= What the task requires =
Edit the entries below by changing each "common name" to "vernacular name" and leaving everything else unchanged. Omit the pictures from your answer.

= Entries from a dataset =

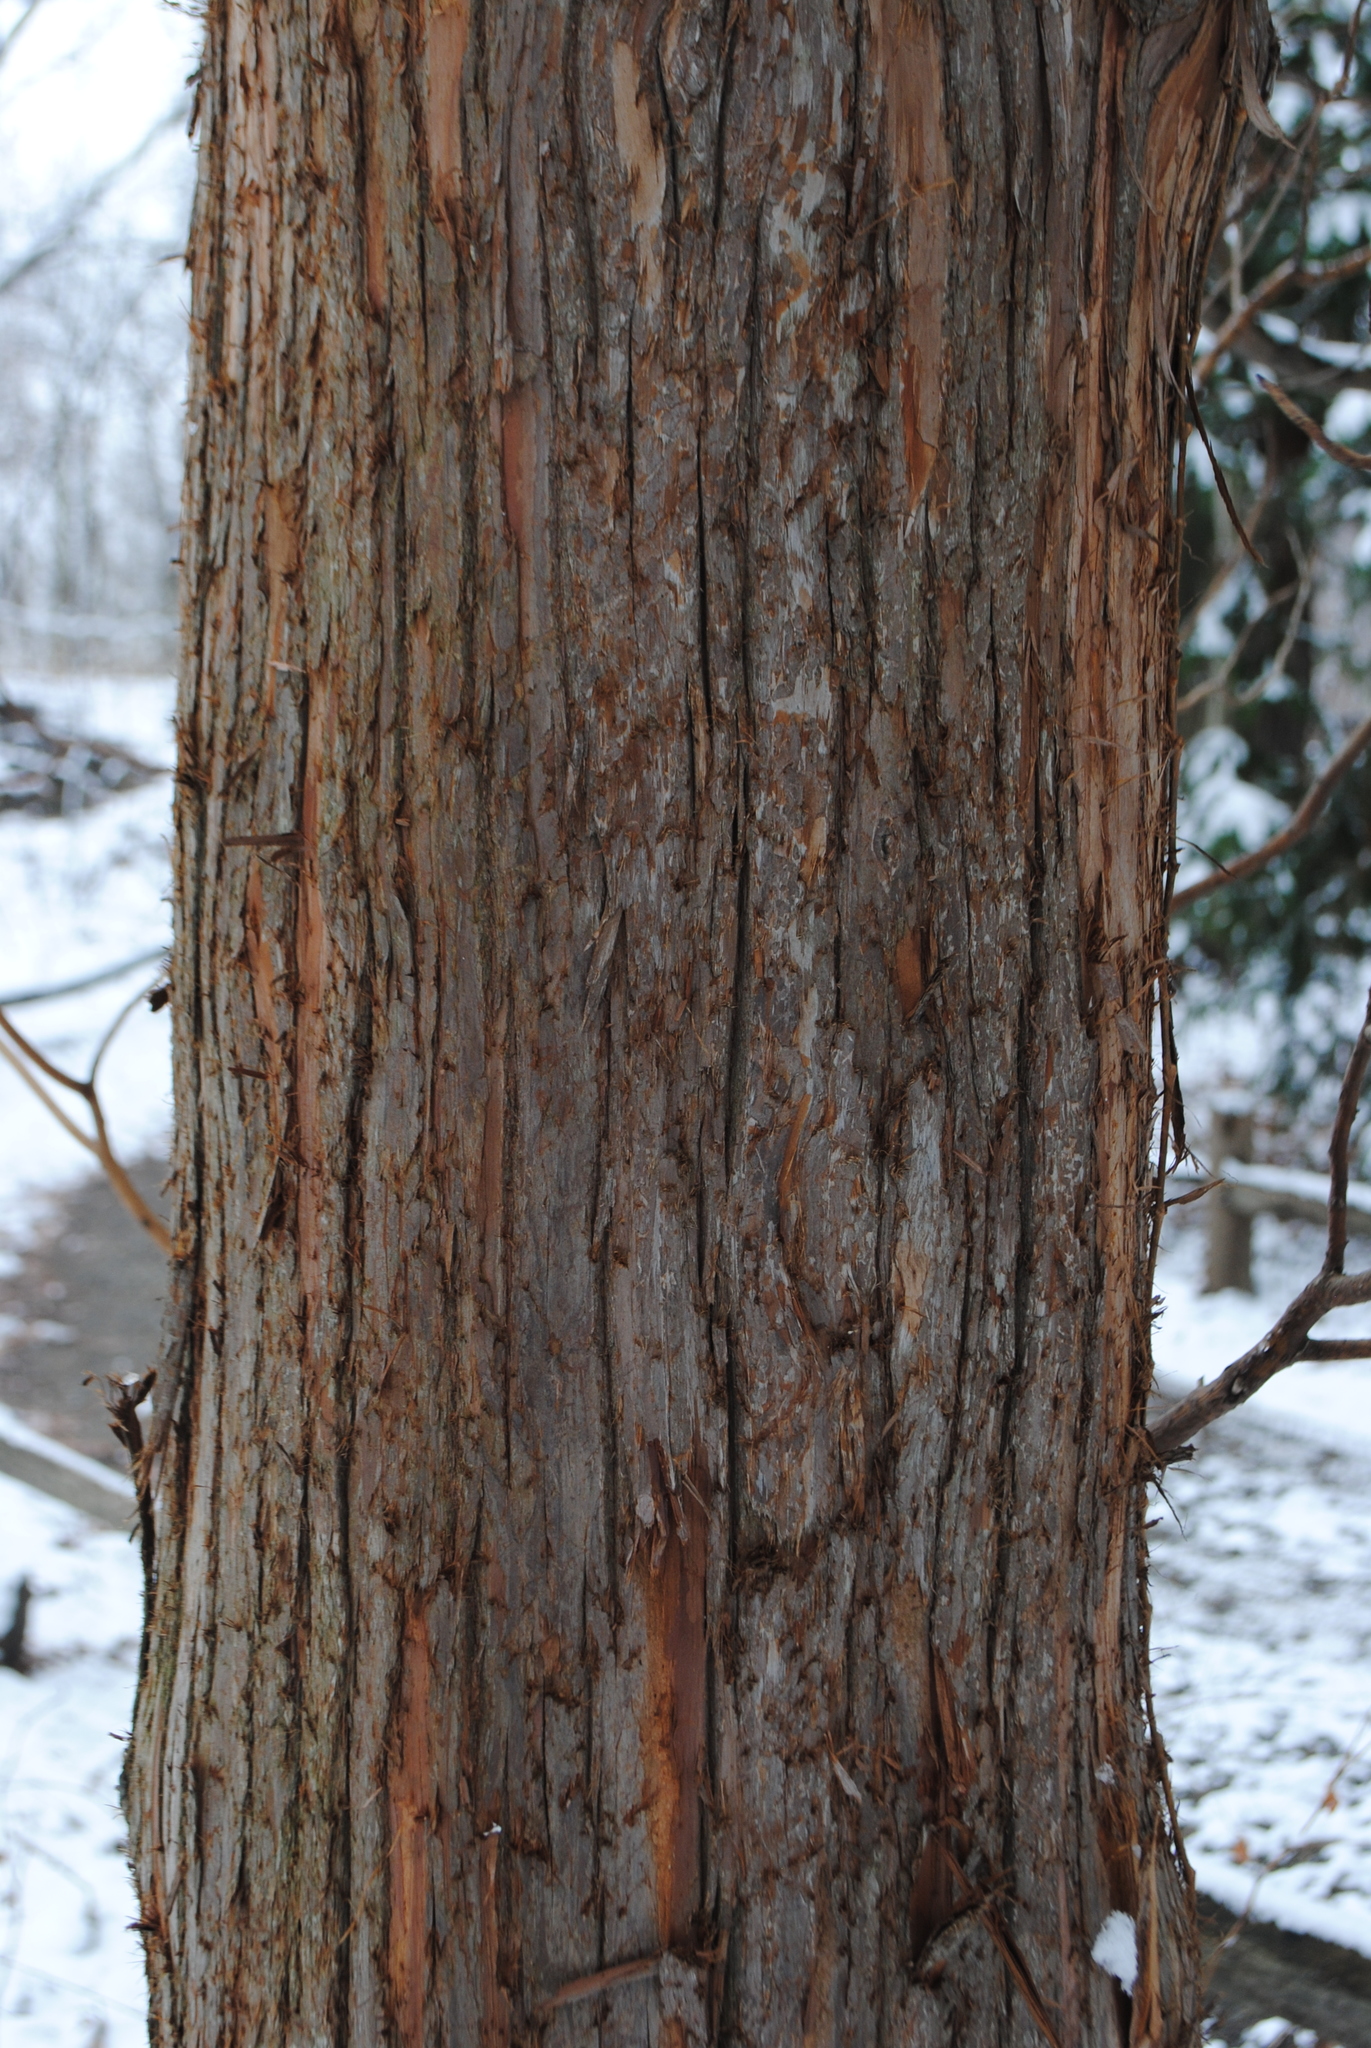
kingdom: Plantae
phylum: Tracheophyta
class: Pinopsida
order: Pinales
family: Cupressaceae
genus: Cryptomeria
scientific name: Cryptomeria japonica
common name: Japanese cedar
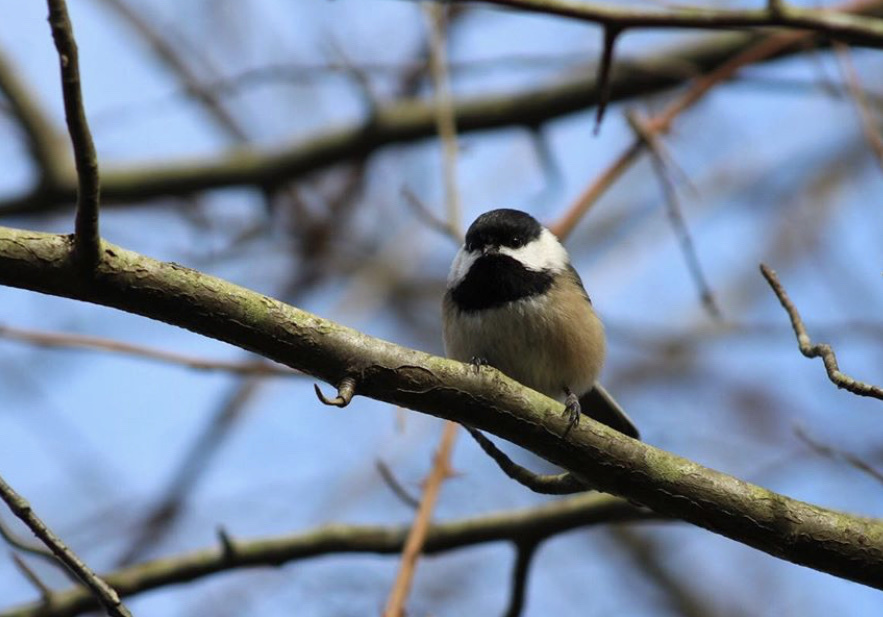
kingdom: Animalia
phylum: Chordata
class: Aves
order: Passeriformes
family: Paridae
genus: Poecile
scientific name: Poecile atricapillus
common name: Black-capped chickadee
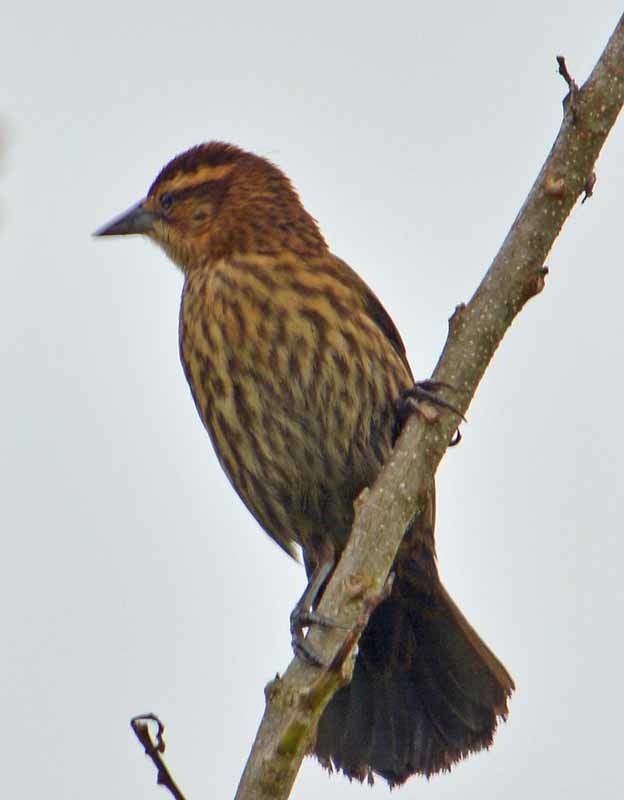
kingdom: Animalia
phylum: Chordata
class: Aves
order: Passeriformes
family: Icteridae
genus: Agelaius
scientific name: Agelaius phoeniceus
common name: Red-winged blackbird
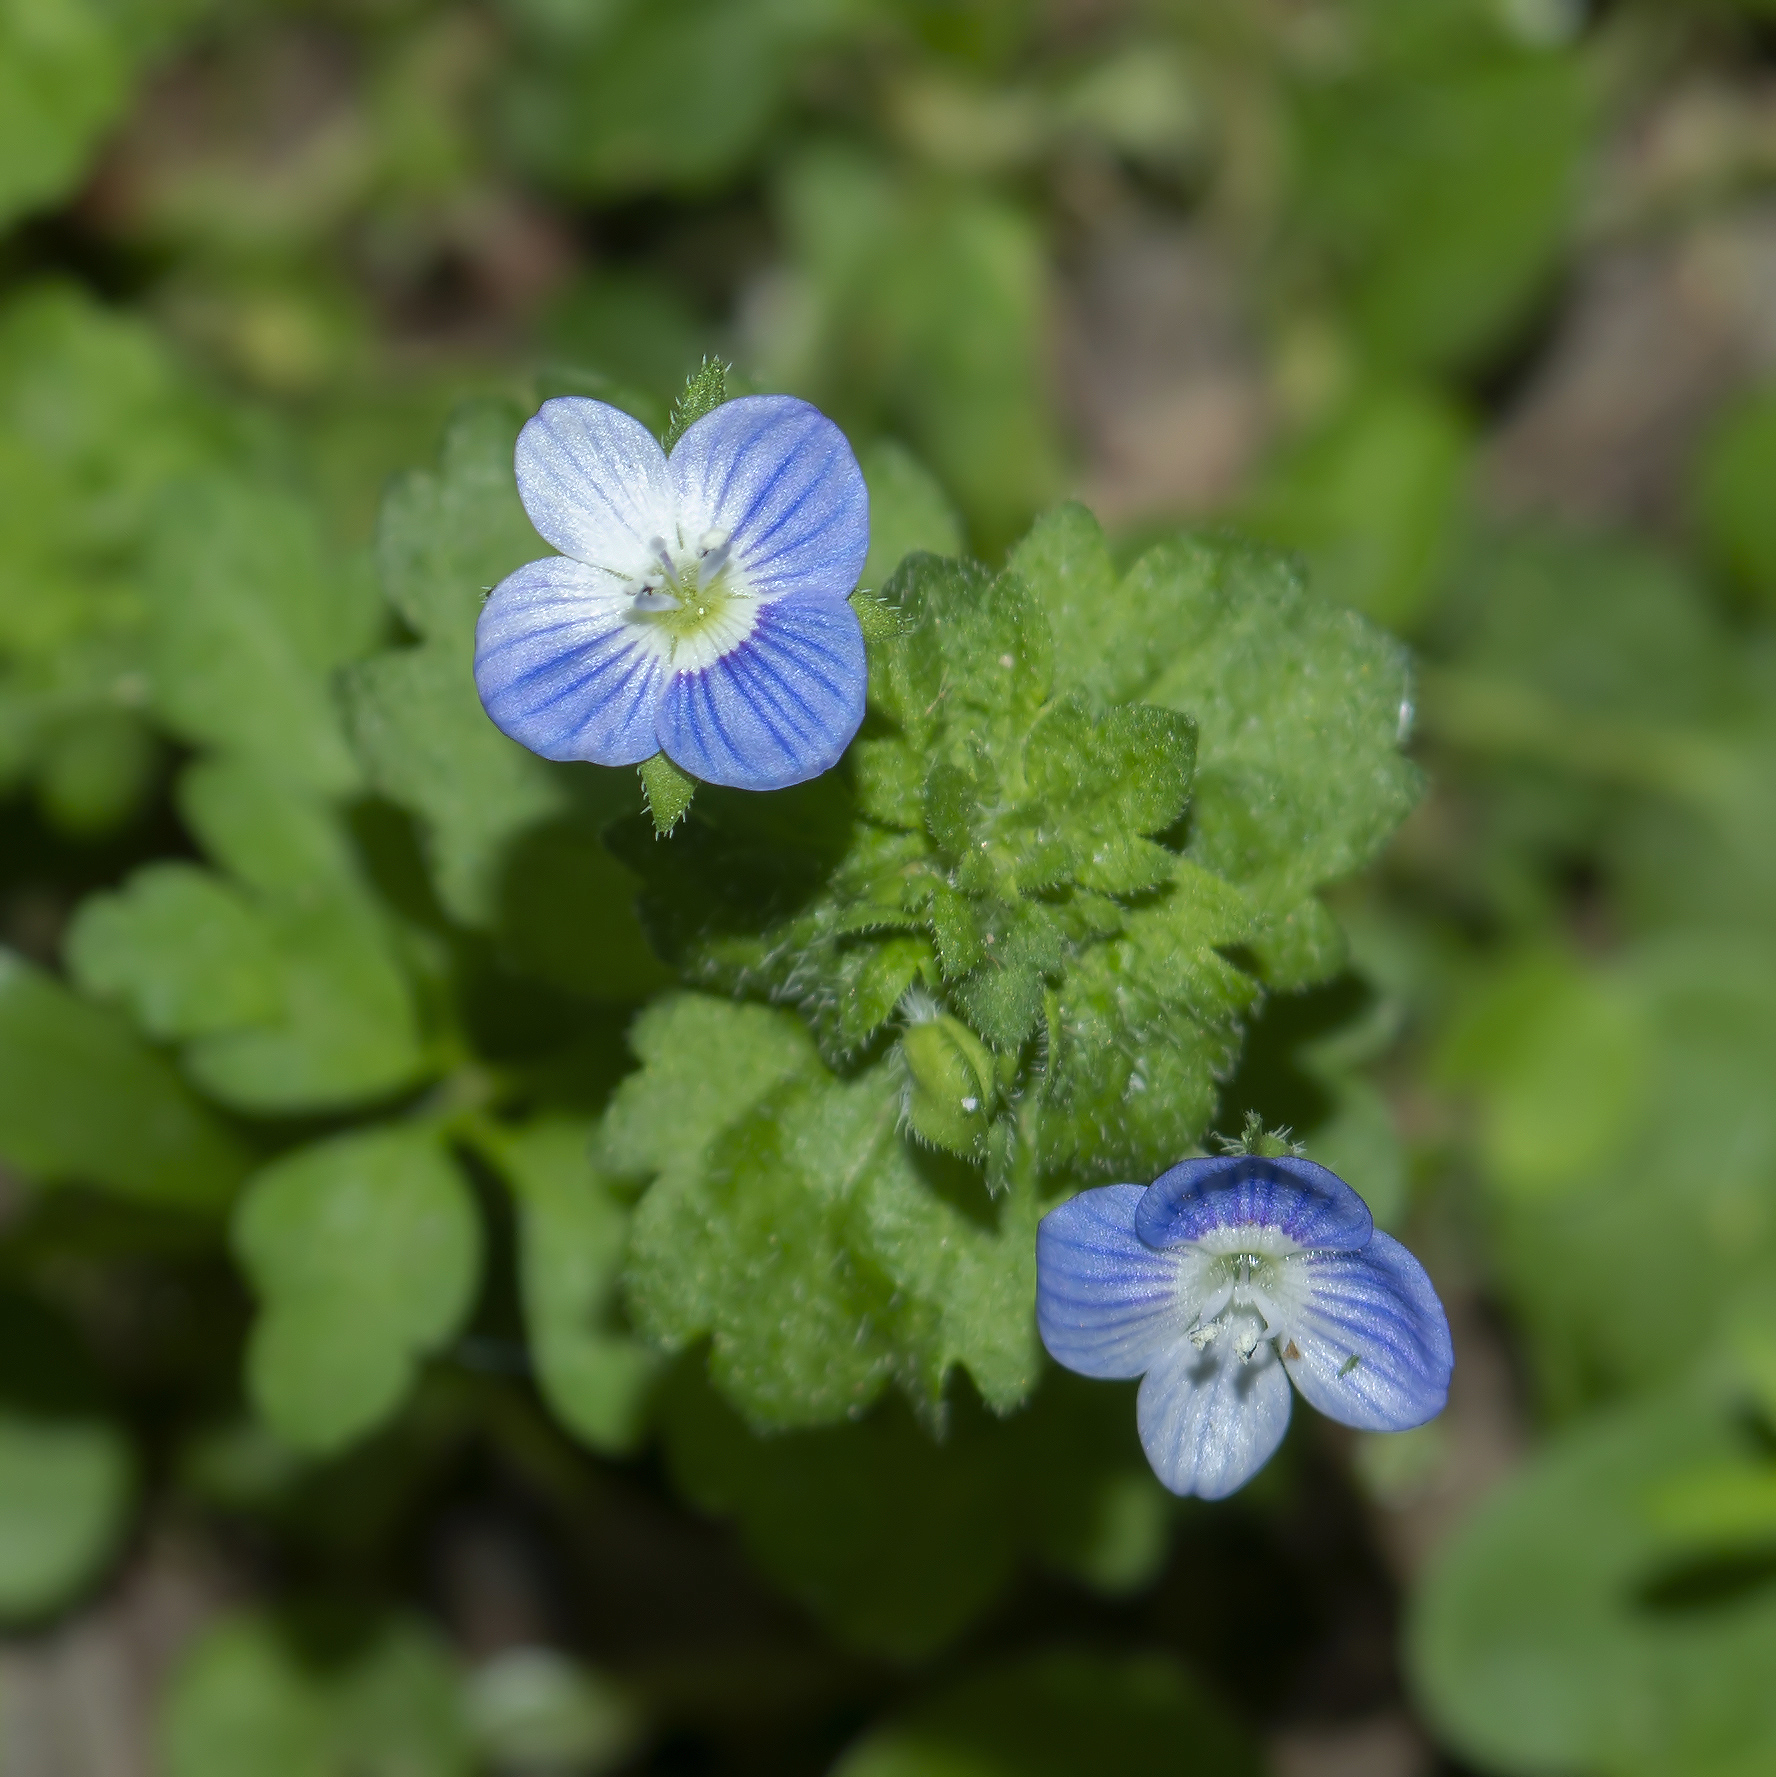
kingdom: Plantae
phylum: Tracheophyta
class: Magnoliopsida
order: Lamiales
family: Plantaginaceae
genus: Veronica
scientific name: Veronica persica
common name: Common field-speedwell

= Answer to the exercise =
kingdom: Plantae
phylum: Tracheophyta
class: Pinopsida
order: Pinales
family: Cupressaceae
genus: Cryptomeria
scientific name: Cryptomeria japonica
vernacular name: Japanese cedar
kingdom: Animalia
phylum: Chordata
class: Aves
order: Passeriformes
family: Paridae
genus: Poecile
scientific name: Poecile atricapillus
vernacular name: Black-capped chickadee
kingdom: Animalia
phylum: Chordata
class: Aves
order: Passeriformes
family: Icteridae
genus: Agelaius
scientific name: Agelaius phoeniceus
vernacular name: Red-winged blackbird
kingdom: Plantae
phylum: Tracheophyta
class: Magnoliopsida
order: Lamiales
family: Plantaginaceae
genus: Veronica
scientific name: Veronica persica
vernacular name: Common field-speedwell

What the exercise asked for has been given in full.